Ravi Durvasula of the Biomedical Research Institute of New Mexico in the U.S. is developing biopolymers to encapsulate and protect fungal biopesticides, which are used to kill desert locusts that destroy crops in Africa. The polymer will not only shield the biopesticides from harsh environmental conditions such as UV radiation and heat but will also be formulated to release its contents upon contact with the insect.

Savithramma Dinesh-Kumar of the University of California, Davis, along with David Segal of the University of California, Davis and Vincent Fondong of Delaware State University in the U.S., seek to design custom TALE nucleases that target and cleave critical regions of DNA from cassava-infecting geminiviruses (CMGs) to completely inactivate the viruses. CMGs are a major threat to cassava production in Africa, and targeted nucleases could be used to engineer CMG resistance into staple African cassava varieties to promote regional food security.

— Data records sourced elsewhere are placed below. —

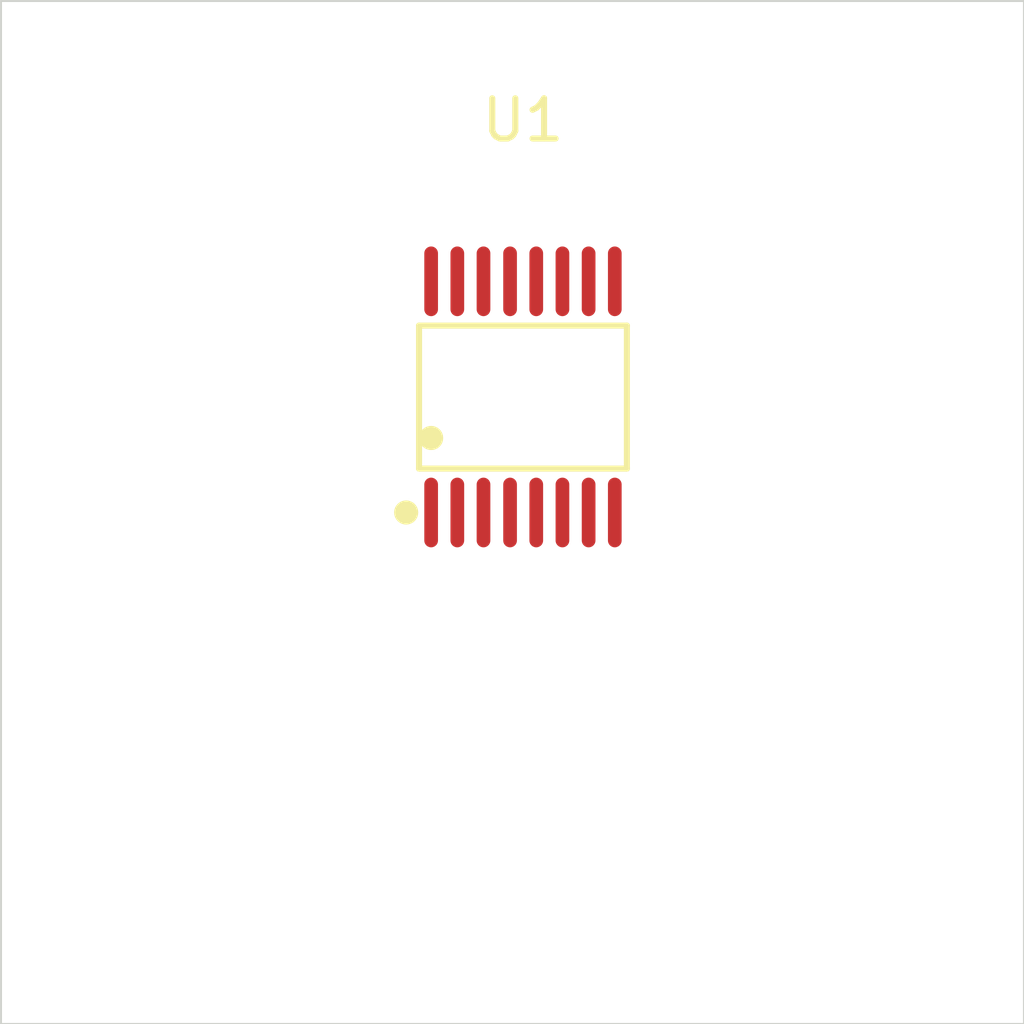
<source format=kicad_pcb>
(kicad_pcb
	(version 20240108)
	(generator "pcbnew")
	(generator_version "8.0")
	(general
		(thickness 1.6)
		(legacy_teardrops no)
	)
	(paper "A4")
	(layers
		(0 "F.Cu" signal)
		(31 "B.Cu" signal)
		(32 "B.Adhes" user "B.Adhesive")
		(33 "F.Adhes" user "F.Adhesive")
		(34 "B.Paste" user)
		(35 "F.Paste" user)
		(36 "B.SilkS" user "B.Silkscreen")
		(37 "F.SilkS" user "F.Silkscreen")
		(38 "B.Mask" user)
		(39 "F.Mask" user)
		(40 "Dwgs.User" user "User.Drawings")
		(41 "Cmts.User" user "User.Comments")
		(42 "Eco1.User" user "User.Eco1")
		(43 "Eco2.User" user "User.Eco2")
		(44 "Edge.Cuts" user)
		(45 "Margin" user)
		(46 "B.CrtYd" user "B.Courtyard")
		(47 "F.CrtYd" user "F.Courtyard")
		(48 "B.Fab" user)
		(49 "F.Fab" user)
		(50 "User.1" user)
		(51 "User.2" user)
		(52 "User.3" user)
		(53 "User.4" user)
		(54 "User.5" user)
		(55 "User.6" user)
		(56 "User.7" user)
		(57 "User.8" user)
		(58 "User.9" user)
	)
	(setup
		(pad_to_mask_clearance 0)
		(allow_soldermask_bridges_in_footprints no)
		(pcbplotparams
			(layerselection 0x00010fc_ffffffff)
			(plot_on_all_layers_selection 0x0000000_00000000)
			(disableapertmacros no)
			(usegerberextensions no)
			(usegerberattributes yes)
			(usegerberadvancedattributes yes)
			(creategerberjobfile yes)
			(dashed_line_dash_ratio 12.000000)
			(dashed_line_gap_ratio 3.000000)
			(svgprecision 4)
			(plotframeref no)
			(viasonmask no)
			(mode 1)
			(useauxorigin no)
			(hpglpennumber 1)
			(hpglpenspeed 20)
			(hpglpendiameter 15.000000)
			(pdf_front_fp_property_popups yes)
			(pdf_back_fp_property_popups yes)
			(dxfpolygonmode yes)
			(dxfimperialunits yes)
			(dxfusepcbnewfont yes)
			(psnegative no)
			(psa4output no)
			(plotreference yes)
			(plotvalue yes)
			(plotfptext yes)
			(plotinvisibletext no)
			(sketchpadsonfab no)
			(subtractmaskfromsilk no)
			(outputformat 1)
			(mirror no)
			(drillshape 1)
			(scaleselection 1)
			(outputdirectory "")
		)
	)
	(net 0 "")
	(net 1 "unconnected-(U1-POL-Pad14)")
	(net 2 "unconnected-(U1-PDLDO-Pad15)")
	(net 3 "unconnected-(U1-C1DT-Pad11)")
	(net 4 "unconnected-(U1-C1CC1-Pad13)")
	(net 5 "unconnected-(U1-AnaDet-Pad3)")
	(net 6 "unconnected-(U1-C1CC2-Pad12)")
	(net 7 "unconnected-(U1-C0CC2-Pad7)")
	(net 8 "unconnected-(U1-VSS-Pad1)")
	(net 9 "unconnected-(U1-EN_D+-Pad9)")
	(net 10 "unconnected-(U1-ADC_D--Pad10)")
	(net 11 "unconnected-(U1-ResetOut-Pad6)")
	(net 12 "unconnected-(U1-Vlimited-Pad4)")
	(net 13 "unconnected-(U1-VDD-Pad16)")
	(net 14 "unconnected-(U1-C0CC1-Pad8)")
	(net 15 "unconnected-(U1-VBEN-Pad2)")
	(net 16 "unconnected-(U1-VadpEN-Pad5)")
	(footprint "easyeda2kicad:SSOP-16_L5.0-W4.4-P0.65-LS6.4-BL" (layer "F.Cu") (at 139.96 60.63))
	(gr_line
		(start 127 76.2)
		(end 127 50.8)
		(stroke
			(width 0.05)
			(type default)
		)
		(layer "Edge.Cuts")
		(uuid "4a90816a-bc55-43f3-939f-878e56f31ea0")
	)
	(gr_line
		(start 152.4 76.2)
		(end 127 76.2)
		(stroke
			(width 0.05)
			(type default)
		)
		(layer "Edge.Cuts")
		(uuid "630d3032-80ea-4c7b-b0de-376728d9fbd4")
	)
	(gr_line
		(start 152.4 50.8)
		(end 152.4 76.2)
		(stroke
			(width 0.05)
			(type default)
		)
		(layer "Edge.Cuts")
		(uuid "ab648b57-7014-4ba8-a235-784a4c2e0f1f")
	)
	(gr_line
		(start 127 50.8)
		(end 152.4 50.8)
		(stroke
			(width 0.05)
			(type default)
		)
		(layer "Edge.Cuts")
		(uuid "ec7d7db2-74be-415e-9d2f-26002dc7d945")
	)
)

</source>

Souroush Parsa of the International Center for Tropical Agriculture in Colombia, along with Fernando E. Vega of the U.S. Department of Agriculture, will research whether fungi that kill insect pests can become endophytic in crop seeds, meaning the fungi can live within resulting plants without harming them. This would allow smallholder farmers to inoculate crop seeds using much smaller quantities of the fungal pathogens than when used in sprays over entire fields, providing a cheaper and more durable biological control method.

Monica Schmidt of the University of Arizona and Dilip Shah of the Danforth Center in the U.S. will work to develop a fungal resistant, aflatoxin-free transgenic groundnut by simultaneously suppressing fungal growth and inhibiting the fungus' ability to biosynthesize the mycotoxin compound. This may eliminate carcinogenic mycotoxin contamination making groundnuts safe for consumption.

Marc Ghislain of the International Potato Center in Peru proposes to identify key genes in African sweetpotato weevils that can be used as targets for RNA interference strategies. Engineering gene silencing approaches could confer pest resistance in food crops like the sweetpotato.